── BRANO DA LEGGERE ──

Va altresì disatteso il terzo motivo di gravame volto a far valere altro vizio procedimentale, costituito dalla dedotta violazione dell’art.31 del DPR n.380/01, costituito dal fatto che l’ordinanza di ripristino assunta nei confronti della sig. ra S. ha assegnato il termine di 15 giorni per il ripristino dei luoghi.

Invero, parte appellante non ha interesse a far valere una tale doglianza, dal momento che, come rilevato dall’Amministrazione in data 11 marzo 2010, è stata data esecuzione alla ordinanza n.6 del 18 gennaio 2010 e cioè entro il termine dei novanta giorni previsto dall’invocato art.31, senza che quindi possa inverarsi l’effetto acquisitivo pure contemplato dal predetto art.31 comma 3 del Testo unico sull’edilizia.

Le rimanenti censure come esposte alle lettere sub 4) e sub 5) attengono agli aspetti sostanziali e pregnanti del contenzioso.

Parte appellante con detti profili di illegittimità deduce la erroneità dei presupposti posti a base degli atti ripristinatori emessi dal Comune di Ladispoli che sarebbero stati adottati sulla scorta di una non esatta rappresentazione dello stato dei luoghi, non rinvenendosi, in particolare, ad avviso della medesima, difformità dalla situazione dei luoghi come risultante dai lavori assentiti nel 1974 e 1975 e dall’accatastamento avvenuto nel 1975.

L’assunto difensivo è destituito di giuridico fondamento.

───
── MATERIALE FORNITO ──

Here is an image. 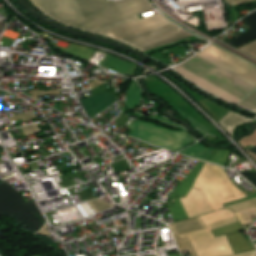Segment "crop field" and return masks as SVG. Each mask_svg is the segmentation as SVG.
Here are the masks:
<instances>
[{
	"instance_id": "6",
	"label": "crop field",
	"mask_w": 256,
	"mask_h": 256,
	"mask_svg": "<svg viewBox=\"0 0 256 256\" xmlns=\"http://www.w3.org/2000/svg\"><path fill=\"white\" fill-rule=\"evenodd\" d=\"M197 56L256 87V68H252L251 65L212 45Z\"/></svg>"
},
{
	"instance_id": "12",
	"label": "crop field",
	"mask_w": 256,
	"mask_h": 256,
	"mask_svg": "<svg viewBox=\"0 0 256 256\" xmlns=\"http://www.w3.org/2000/svg\"><path fill=\"white\" fill-rule=\"evenodd\" d=\"M237 221L238 220H237V218L235 216V217H232L230 219H227V220H224V221H221V222H218V223H214V224L208 225V228H206V229H202V230H198V231H194V232H189V233L181 234L179 236H180L181 239L189 237L191 242L197 241V240L206 239V238H212L213 235L211 234L210 230L218 228V227H221V226H224V225H227V224H230V223H234V222H237Z\"/></svg>"
},
{
	"instance_id": "26",
	"label": "crop field",
	"mask_w": 256,
	"mask_h": 256,
	"mask_svg": "<svg viewBox=\"0 0 256 256\" xmlns=\"http://www.w3.org/2000/svg\"><path fill=\"white\" fill-rule=\"evenodd\" d=\"M245 173H246V172H245ZM246 175H247L248 177H250L253 181L256 182V174H254V173H246Z\"/></svg>"
},
{
	"instance_id": "28",
	"label": "crop field",
	"mask_w": 256,
	"mask_h": 256,
	"mask_svg": "<svg viewBox=\"0 0 256 256\" xmlns=\"http://www.w3.org/2000/svg\"><path fill=\"white\" fill-rule=\"evenodd\" d=\"M248 150L256 154V146H254V147H252V148H250Z\"/></svg>"
},
{
	"instance_id": "17",
	"label": "crop field",
	"mask_w": 256,
	"mask_h": 256,
	"mask_svg": "<svg viewBox=\"0 0 256 256\" xmlns=\"http://www.w3.org/2000/svg\"><path fill=\"white\" fill-rule=\"evenodd\" d=\"M230 154L231 153H228V152L214 150L212 152L211 156L209 157L208 161L214 162V163H217V164H220V165L226 167L229 157H230Z\"/></svg>"
},
{
	"instance_id": "3",
	"label": "crop field",
	"mask_w": 256,
	"mask_h": 256,
	"mask_svg": "<svg viewBox=\"0 0 256 256\" xmlns=\"http://www.w3.org/2000/svg\"><path fill=\"white\" fill-rule=\"evenodd\" d=\"M83 20L70 25L79 29H89L131 15H135L154 7L147 0H73Z\"/></svg>"
},
{
	"instance_id": "15",
	"label": "crop field",
	"mask_w": 256,
	"mask_h": 256,
	"mask_svg": "<svg viewBox=\"0 0 256 256\" xmlns=\"http://www.w3.org/2000/svg\"><path fill=\"white\" fill-rule=\"evenodd\" d=\"M243 116V115H242ZM236 113L230 112L225 118L220 121V124L231 134L236 126L245 122H254V120L242 117Z\"/></svg>"
},
{
	"instance_id": "25",
	"label": "crop field",
	"mask_w": 256,
	"mask_h": 256,
	"mask_svg": "<svg viewBox=\"0 0 256 256\" xmlns=\"http://www.w3.org/2000/svg\"><path fill=\"white\" fill-rule=\"evenodd\" d=\"M252 197H256V194L255 195H252V196H249V197H246L242 200H239V201H235V202H231V203H228V204H224L223 206H226V205H230V204H234V203H238V202H241V201H244L246 199H249V198H252Z\"/></svg>"
},
{
	"instance_id": "19",
	"label": "crop field",
	"mask_w": 256,
	"mask_h": 256,
	"mask_svg": "<svg viewBox=\"0 0 256 256\" xmlns=\"http://www.w3.org/2000/svg\"><path fill=\"white\" fill-rule=\"evenodd\" d=\"M252 215H256V208L236 213V216L238 217L241 225L252 223Z\"/></svg>"
},
{
	"instance_id": "30",
	"label": "crop field",
	"mask_w": 256,
	"mask_h": 256,
	"mask_svg": "<svg viewBox=\"0 0 256 256\" xmlns=\"http://www.w3.org/2000/svg\"><path fill=\"white\" fill-rule=\"evenodd\" d=\"M244 2H247V1H253V0H243Z\"/></svg>"
},
{
	"instance_id": "16",
	"label": "crop field",
	"mask_w": 256,
	"mask_h": 256,
	"mask_svg": "<svg viewBox=\"0 0 256 256\" xmlns=\"http://www.w3.org/2000/svg\"><path fill=\"white\" fill-rule=\"evenodd\" d=\"M232 216H234L233 212L229 210H220L208 215L201 216V218L205 222V224L208 225L210 223L217 222Z\"/></svg>"
},
{
	"instance_id": "23",
	"label": "crop field",
	"mask_w": 256,
	"mask_h": 256,
	"mask_svg": "<svg viewBox=\"0 0 256 256\" xmlns=\"http://www.w3.org/2000/svg\"><path fill=\"white\" fill-rule=\"evenodd\" d=\"M21 130L23 131L25 136L31 135V134L36 133V132H40V129L37 126V124L22 127Z\"/></svg>"
},
{
	"instance_id": "24",
	"label": "crop field",
	"mask_w": 256,
	"mask_h": 256,
	"mask_svg": "<svg viewBox=\"0 0 256 256\" xmlns=\"http://www.w3.org/2000/svg\"><path fill=\"white\" fill-rule=\"evenodd\" d=\"M233 256H256V251L253 252H248V253H242V254H237Z\"/></svg>"
},
{
	"instance_id": "33",
	"label": "crop field",
	"mask_w": 256,
	"mask_h": 256,
	"mask_svg": "<svg viewBox=\"0 0 256 256\" xmlns=\"http://www.w3.org/2000/svg\"><path fill=\"white\" fill-rule=\"evenodd\" d=\"M0 164H2V163L0 162Z\"/></svg>"
},
{
	"instance_id": "21",
	"label": "crop field",
	"mask_w": 256,
	"mask_h": 256,
	"mask_svg": "<svg viewBox=\"0 0 256 256\" xmlns=\"http://www.w3.org/2000/svg\"><path fill=\"white\" fill-rule=\"evenodd\" d=\"M89 205L92 207V209L95 211V213L103 211L105 209H108V208H111L114 206L112 204H109V203L104 202L99 199L89 202Z\"/></svg>"
},
{
	"instance_id": "8",
	"label": "crop field",
	"mask_w": 256,
	"mask_h": 256,
	"mask_svg": "<svg viewBox=\"0 0 256 256\" xmlns=\"http://www.w3.org/2000/svg\"><path fill=\"white\" fill-rule=\"evenodd\" d=\"M203 164L204 162L199 161L195 168L187 175V177L173 190L172 194H174V196L169 207L173 222L187 219L177 198L186 196L193 182L197 178Z\"/></svg>"
},
{
	"instance_id": "14",
	"label": "crop field",
	"mask_w": 256,
	"mask_h": 256,
	"mask_svg": "<svg viewBox=\"0 0 256 256\" xmlns=\"http://www.w3.org/2000/svg\"><path fill=\"white\" fill-rule=\"evenodd\" d=\"M226 238L235 254L255 250L252 242L246 241L242 233L227 235Z\"/></svg>"
},
{
	"instance_id": "11",
	"label": "crop field",
	"mask_w": 256,
	"mask_h": 256,
	"mask_svg": "<svg viewBox=\"0 0 256 256\" xmlns=\"http://www.w3.org/2000/svg\"><path fill=\"white\" fill-rule=\"evenodd\" d=\"M82 105L84 106L86 112L92 119L101 111L106 109L112 103H114V99L109 92L103 93L97 96H93L84 100H81Z\"/></svg>"
},
{
	"instance_id": "9",
	"label": "crop field",
	"mask_w": 256,
	"mask_h": 256,
	"mask_svg": "<svg viewBox=\"0 0 256 256\" xmlns=\"http://www.w3.org/2000/svg\"><path fill=\"white\" fill-rule=\"evenodd\" d=\"M198 256H229L233 252L225 236L192 243Z\"/></svg>"
},
{
	"instance_id": "22",
	"label": "crop field",
	"mask_w": 256,
	"mask_h": 256,
	"mask_svg": "<svg viewBox=\"0 0 256 256\" xmlns=\"http://www.w3.org/2000/svg\"><path fill=\"white\" fill-rule=\"evenodd\" d=\"M126 23H127L126 20L123 19V20L113 22V23H110V24H107V25H104V26H101V27H98V28H94V29H91V30H88V31L96 33V32H100V31H103V30H106V29L117 27V26H120V25H123V24H126Z\"/></svg>"
},
{
	"instance_id": "18",
	"label": "crop field",
	"mask_w": 256,
	"mask_h": 256,
	"mask_svg": "<svg viewBox=\"0 0 256 256\" xmlns=\"http://www.w3.org/2000/svg\"><path fill=\"white\" fill-rule=\"evenodd\" d=\"M242 229L243 228L240 226L239 222H237V223H234V224H231V225L221 227V228L216 229V230H212L211 232L213 233L214 237H216V236H220V235H223V234L239 232Z\"/></svg>"
},
{
	"instance_id": "34",
	"label": "crop field",
	"mask_w": 256,
	"mask_h": 256,
	"mask_svg": "<svg viewBox=\"0 0 256 256\" xmlns=\"http://www.w3.org/2000/svg\"><path fill=\"white\" fill-rule=\"evenodd\" d=\"M256 246V245H255Z\"/></svg>"
},
{
	"instance_id": "10",
	"label": "crop field",
	"mask_w": 256,
	"mask_h": 256,
	"mask_svg": "<svg viewBox=\"0 0 256 256\" xmlns=\"http://www.w3.org/2000/svg\"><path fill=\"white\" fill-rule=\"evenodd\" d=\"M170 227H171V231L178 243L180 250L182 251V250L188 249L191 256H196V254L193 250V247H192L191 243L189 242V239L187 238V239L180 240L178 234L206 228V225L201 220V218L197 217L194 219L174 223V224H171Z\"/></svg>"
},
{
	"instance_id": "31",
	"label": "crop field",
	"mask_w": 256,
	"mask_h": 256,
	"mask_svg": "<svg viewBox=\"0 0 256 256\" xmlns=\"http://www.w3.org/2000/svg\"><path fill=\"white\" fill-rule=\"evenodd\" d=\"M41 256H48L47 254H45V255H41Z\"/></svg>"
},
{
	"instance_id": "32",
	"label": "crop field",
	"mask_w": 256,
	"mask_h": 256,
	"mask_svg": "<svg viewBox=\"0 0 256 256\" xmlns=\"http://www.w3.org/2000/svg\"><path fill=\"white\" fill-rule=\"evenodd\" d=\"M253 111L256 112V109H254Z\"/></svg>"
},
{
	"instance_id": "2",
	"label": "crop field",
	"mask_w": 256,
	"mask_h": 256,
	"mask_svg": "<svg viewBox=\"0 0 256 256\" xmlns=\"http://www.w3.org/2000/svg\"><path fill=\"white\" fill-rule=\"evenodd\" d=\"M175 71L203 90L234 105L255 89L196 56L175 67Z\"/></svg>"
},
{
	"instance_id": "1",
	"label": "crop field",
	"mask_w": 256,
	"mask_h": 256,
	"mask_svg": "<svg viewBox=\"0 0 256 256\" xmlns=\"http://www.w3.org/2000/svg\"><path fill=\"white\" fill-rule=\"evenodd\" d=\"M173 24L158 14L98 34L121 41L144 52L193 36Z\"/></svg>"
},
{
	"instance_id": "5",
	"label": "crop field",
	"mask_w": 256,
	"mask_h": 256,
	"mask_svg": "<svg viewBox=\"0 0 256 256\" xmlns=\"http://www.w3.org/2000/svg\"><path fill=\"white\" fill-rule=\"evenodd\" d=\"M36 212L46 222L34 202L25 203L21 195L6 181L0 184V215H11L36 233L42 224L34 214Z\"/></svg>"
},
{
	"instance_id": "29",
	"label": "crop field",
	"mask_w": 256,
	"mask_h": 256,
	"mask_svg": "<svg viewBox=\"0 0 256 256\" xmlns=\"http://www.w3.org/2000/svg\"><path fill=\"white\" fill-rule=\"evenodd\" d=\"M168 256H181L180 253H176V254H170Z\"/></svg>"
},
{
	"instance_id": "4",
	"label": "crop field",
	"mask_w": 256,
	"mask_h": 256,
	"mask_svg": "<svg viewBox=\"0 0 256 256\" xmlns=\"http://www.w3.org/2000/svg\"><path fill=\"white\" fill-rule=\"evenodd\" d=\"M193 188L203 191L213 211L223 209L221 204L246 197L227 177L223 169L205 163Z\"/></svg>"
},
{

───

- [ISTRUZIONI DEL COMPITO] Nel brano da leggere, quale termine per il ripristino dei luoghi assegnava l'ordinanza emessa nei confronti della sig.ra S.?

- [RISPOSTA] Un termine di 15 giorni.